Microorganisms for Functional Food

Editorial ARTICLE

Front. Microbiol., 08 March 2016 |

Editorial: Microorganisms for Functional Food

  • Dipartimento di Scienze del Suolo, della Pianta e degli Alimenti, Università degli Studi di Bari Aldo Moro, Bari, Italy

The Editorial on the Research Topic
Microorganisms for Functional Food

Notwithstanding the European Food Safety Authority (EFSA) did not approve any health claims for probiotic foods [including terms such as “probiotic,” “active bacteria”; European Commission (EC), 2007], most of the research studies in the field of microorganisms used for obtaining functional food deal with (putatively) probiotic bacteria. Probiotics may positively affect human/animal health in several ways, such as by inhibiting gut pathogenic microorganisms (Delgado et al.), modulating immune response, lowering concentration of cholesterol in blood (Damodharan et al.), and exerting antioxidant activity. The mechanisms underlying the health effects of probiotic bacteria raise great interest among researchers. Modulation of the host gut microbiome represents an intriguing mechanism and is the subject of two research articles (Yang et al.; Senan et al.) published in this Research Topic. In detail, reutericyclin, a broad spectrum antimicrobial compound produced by Lactobacillus reuteri during feed fermentation, increased the abundance of Dialister and Mitsuokella, two Firmicutes genera that are gut commensals in weanling pigs (Yang et al.). Senan et al. reported that differences in gut microbiome composition (especially for Lactobacillus, Clostridium, Eubacterium, Blautia, Shigella, Escherichia, Burkholderia, and Campylobacter) affected the response of geriatric individuals to Lassi, a fermented milk containing a cholesterol-lowering strain of Lactobacillus helveticus.
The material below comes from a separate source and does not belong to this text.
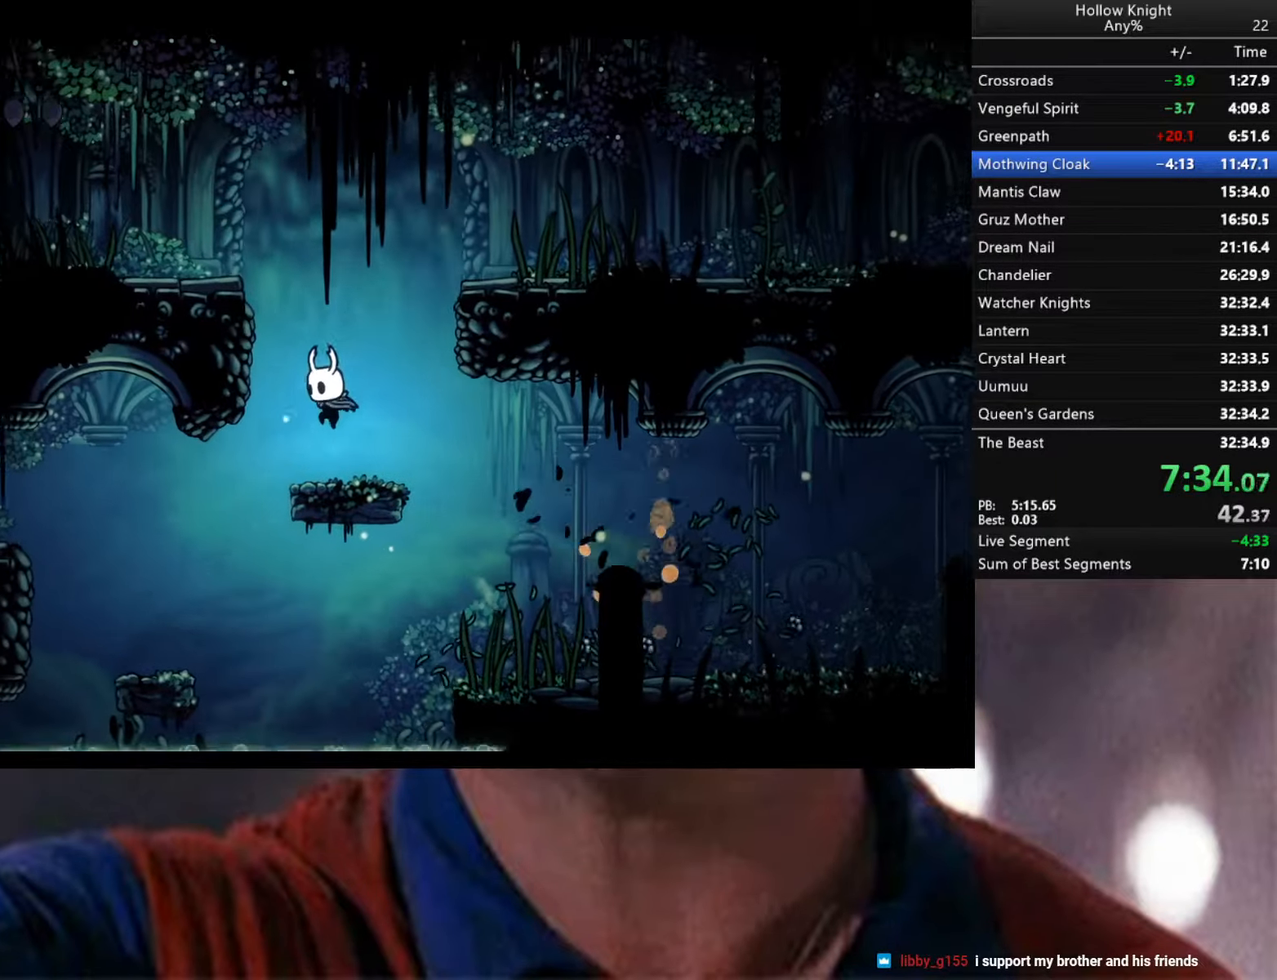
{"dt_ms": 500, "buttons": ["A"], "left_stick": "left", "right_stick": "center", "events": [[17, "left_stick", "center"], [67, "left_stick", "right"], [200, "A", "down"], [250, "left_stick", "left"]]}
Evaluation assays of probiotic potential are traditionally classified in two groups: “in vitro” and “in vivo.” The use of omics approaches is going to flank the traditional assays, thus probably speeding up research progress in the field of probiotics in the near future. For instance, sequencing of genomes will allow to rapidly detect and discard candidate probiotic microorganisms possessing genes coding for antibiotic resistance or virulence factors (Papadimitriou et al.). In this regard, an excellent example is provided in this Research Topic by Balzaretti et al. which performed comparative genome analysis of four strains of Lactobacillus paracasei in order to select the two best probiotic strains for oral usage. Anyway, in vivo approaches will keep on being unreplaceable, given the variability of host response to probiotics as affected by genotype, age, diet, variations in human environmental exposure, and composition of gut microbiome (Turnbaugh et al., 2009; Senan et al.).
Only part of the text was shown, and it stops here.